WNBA: Charles poprowadziła Słońca do wygranej

Słońca z Connecticut pokonały we własnej hali Washington Mystics, a największa w tym zasługa środkowej Tiny Charles, na którą żadnej odpowiedzi nie znalazły rywalki ze stolicy USA.

Już pierwsze minuty meczu pokazały, że pojedynek ten będzie należał do Tiny Charles. Środkowa Słońc nie robiła sobie zupełnie nic z defensywy rywalek, a już po pięciu minutach gry miała na swoim koncie 8 punktów.

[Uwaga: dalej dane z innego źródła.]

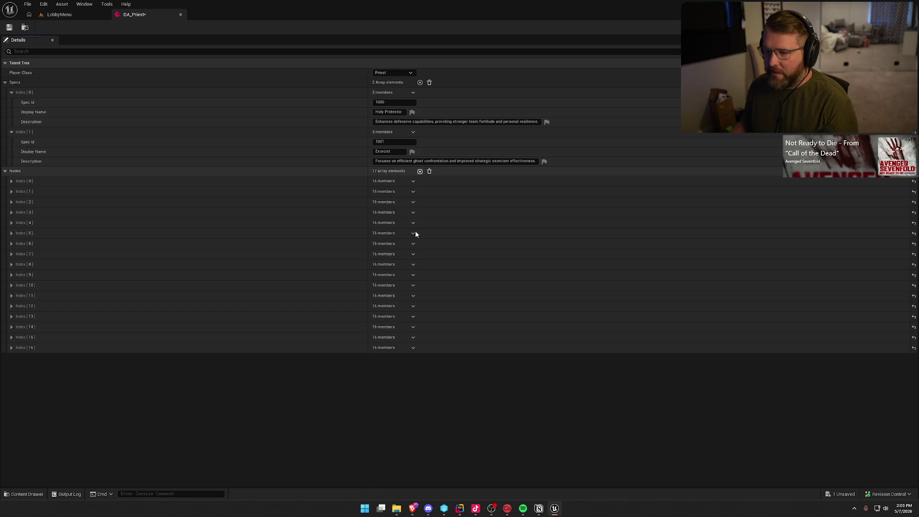
{"action": "scroll", "coordinate": [372, 378], "scroll_direction": "down", "scroll_amount": 2}
{"action": "type", "text": "201"}
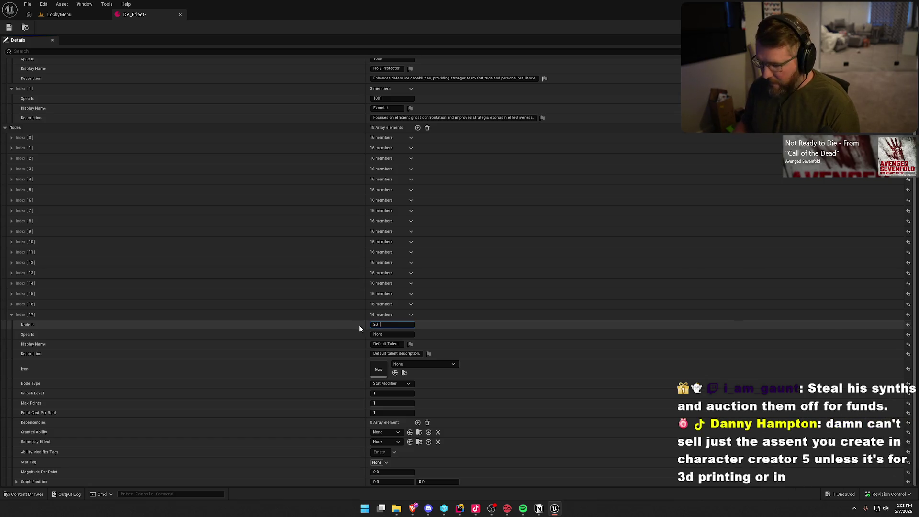
{"action": "type", "text": "7"}
{"action": "key", "text": "Tab"}
{"action": "type", "text": "10"}
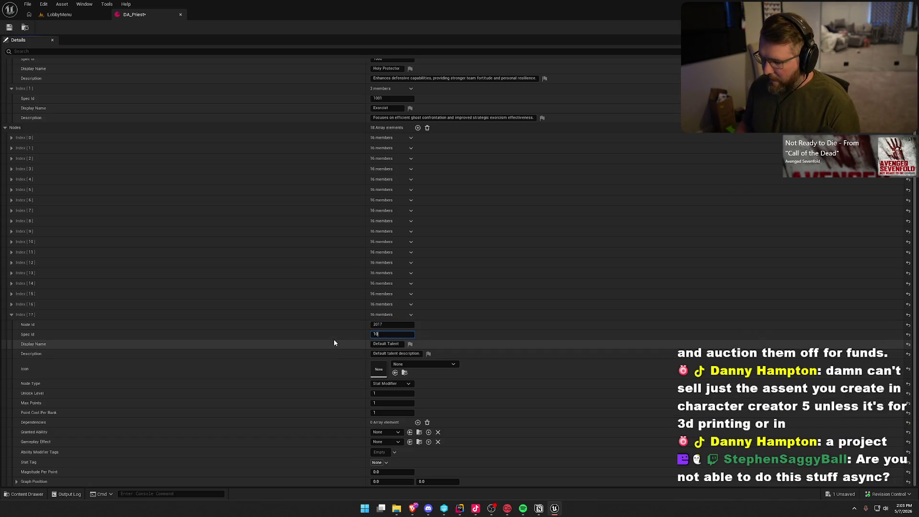
{"action": "key", "text": "Return"}
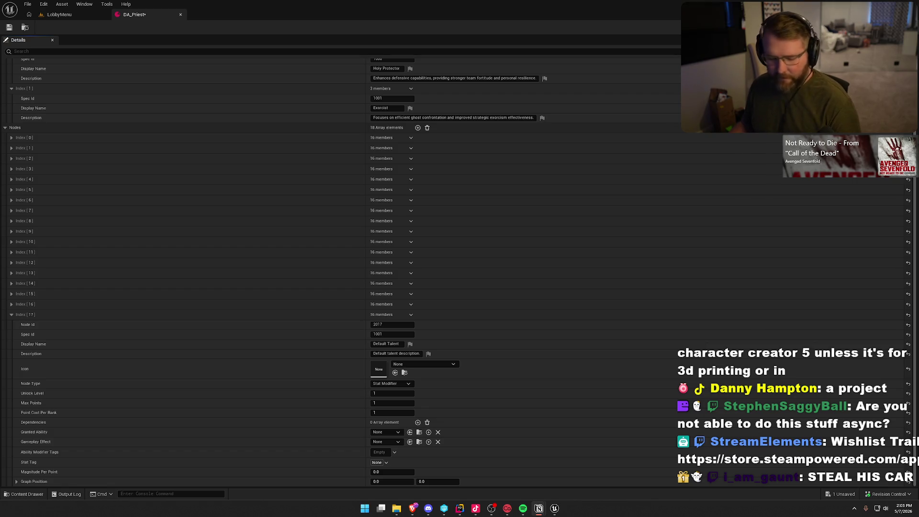
Name Index 17 Divine Chains and paste its ghost-retreat description.
{"action": "left_click", "coordinate": [390, 343]}
{"action": "type", "text": "Divine Chains"}
{"action": "key", "text": "Return"}
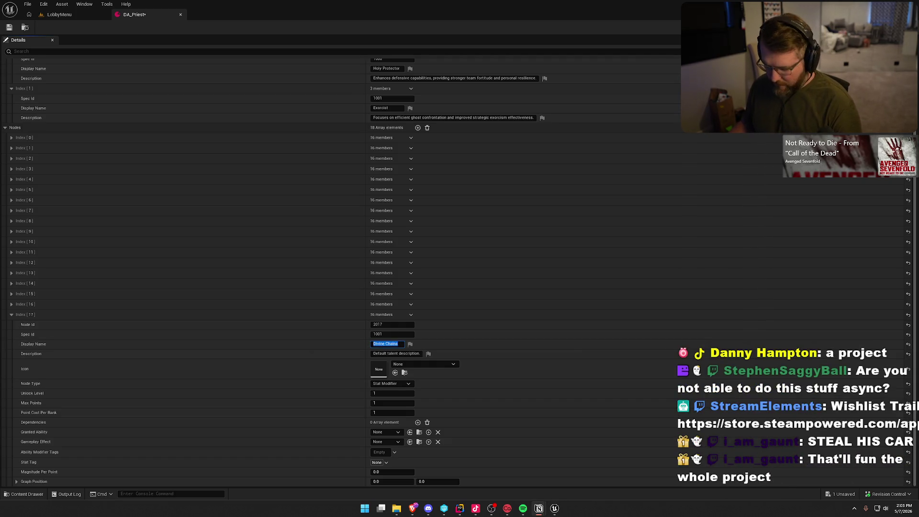
{"action": "left_click", "coordinate": [391, 354]}
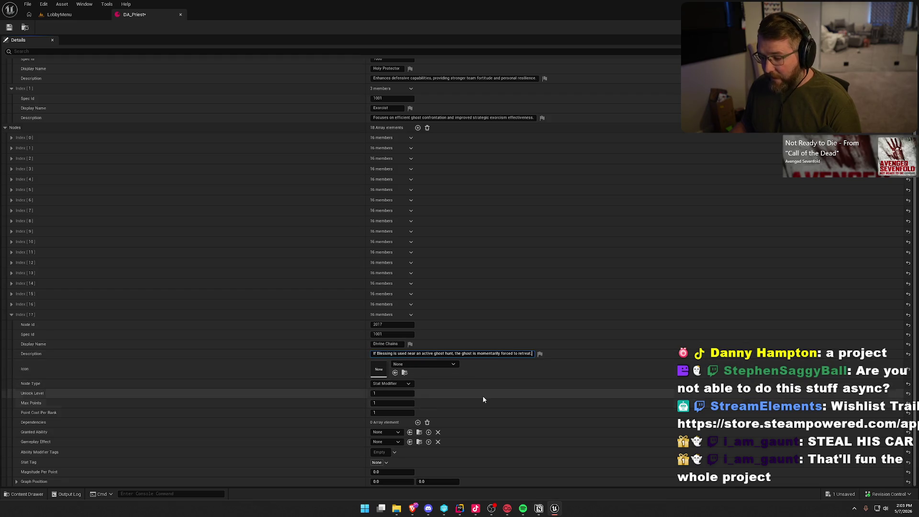
{"action": "key", "text": "ctrl+v"}
{"action": "key", "text": "Return"}
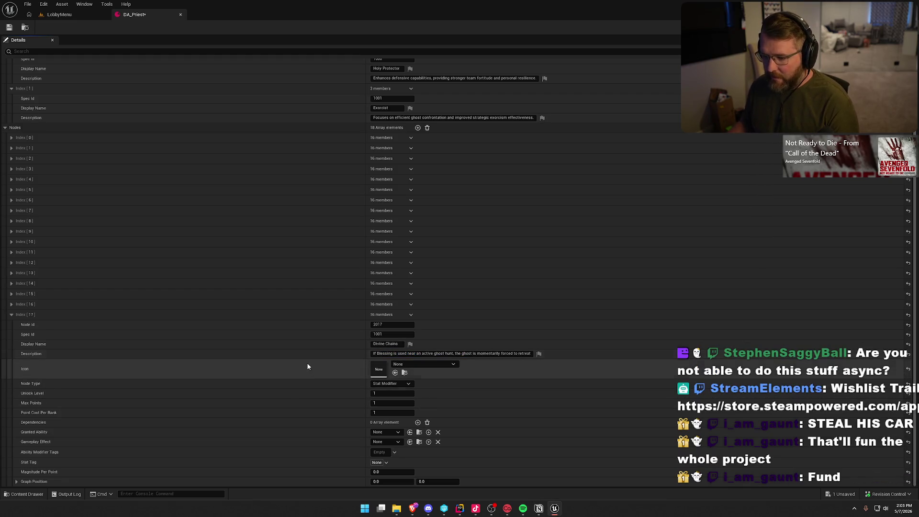
Make Divine Chains an Ability Modifier at graph position 1.0, 3.0.
{"action": "left_click", "coordinate": [386, 384]}
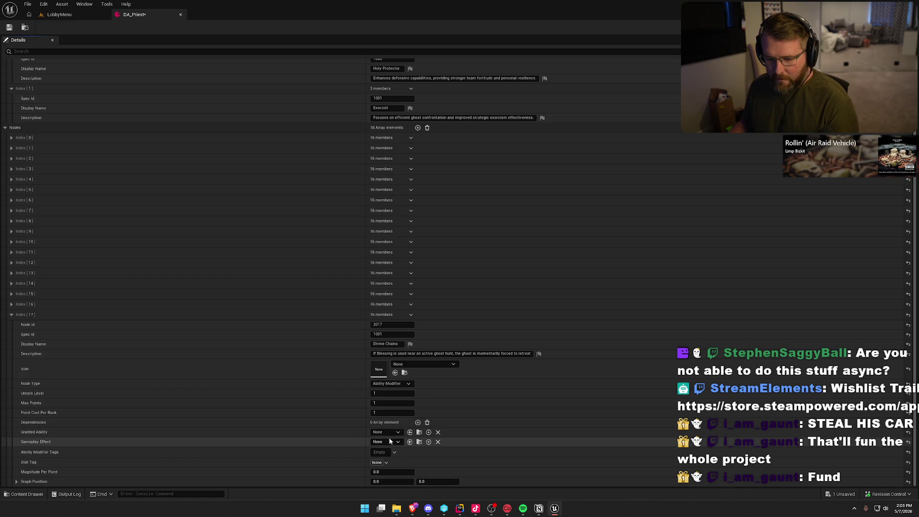
{"action": "left_click", "coordinate": [378, 481]}
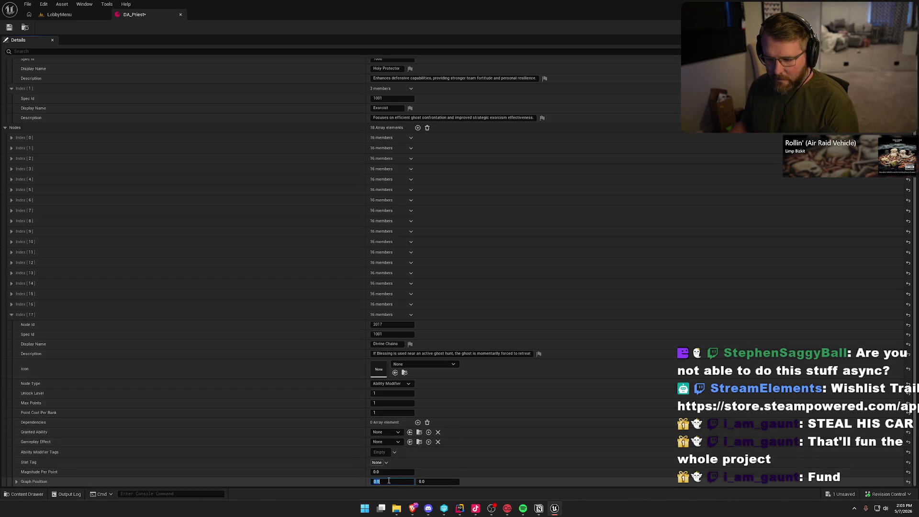
{"action": "type", "text": "1"}
{"action": "key", "text": "Tab"}
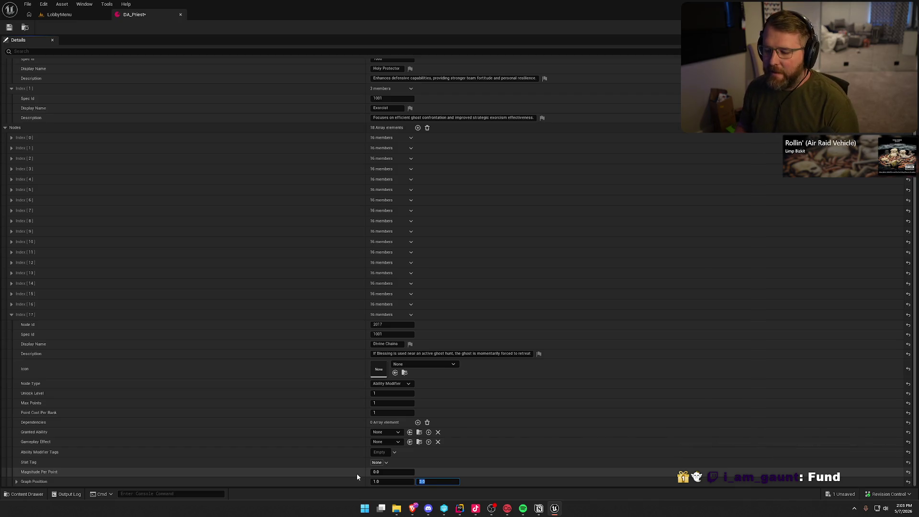
{"action": "key", "text": "Return"}
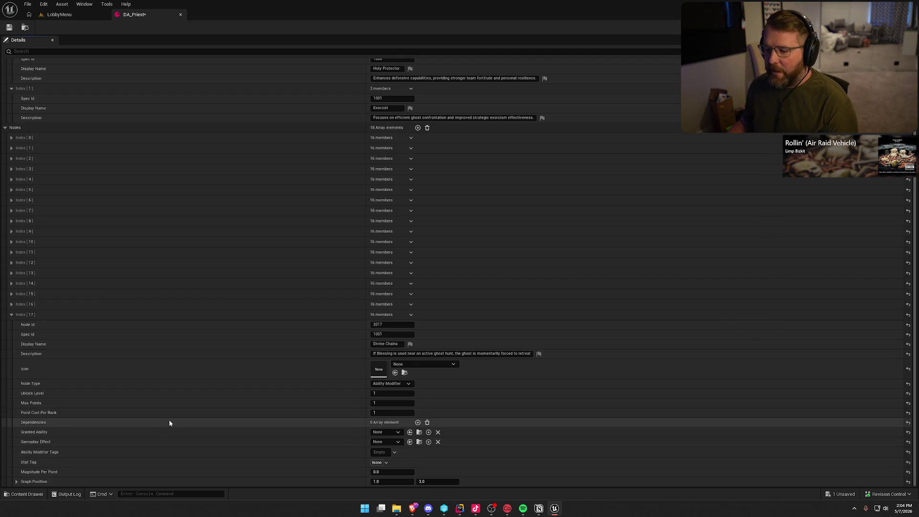
Collapse Index 17 and add Index [18] with Node Id 2018 and Spec Id 1001.
{"action": "left_click", "coordinate": [12, 318]}
{"action": "left_click", "coordinate": [418, 172]}
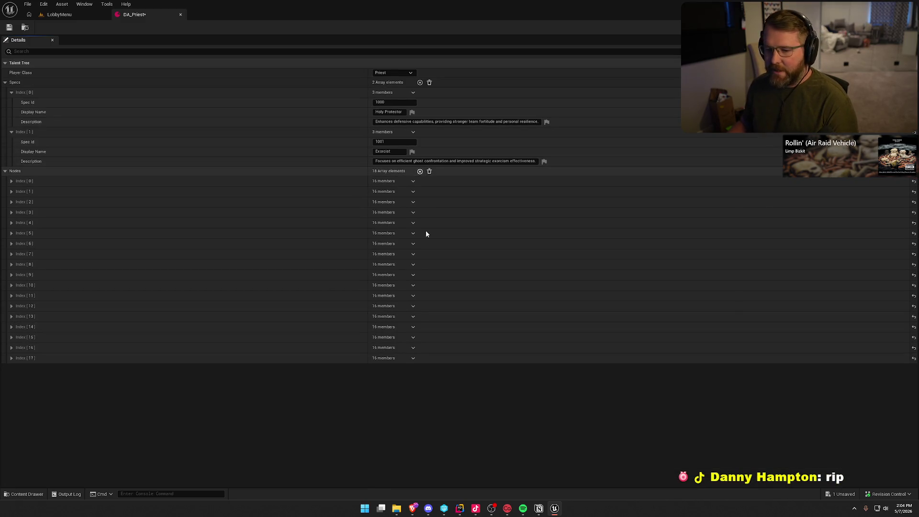
{"action": "scroll", "coordinate": [463, 335], "scroll_direction": "down", "scroll_amount": 1}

Ostatecznie pojedynek zakończyła z dorobkiem 30 oczek, 9 zbiórek i 4 asyst.

Taka gra zawodniczki, która w nowym sezonie na europejskich parkietach będzie broniła barw Wisły Can Pack Kraków sprawiła, że team z Connecticut pokonał Washington Mystics 94:86. Pomimo doskonałej gry Charles Słońca niemal do końca musiały drżeć o wynik.

- Dużo dały nam ostatnie mecze, z których wyciągamy wnioski. W tym meczu, w decydujących akcjach, potrafiłyśmy zdobywać punkty, co dało nam ważne zwycięstwo - skomentowała mecz Kara Lawson, autorka 18 punktów dla zwycięskiej drużyny.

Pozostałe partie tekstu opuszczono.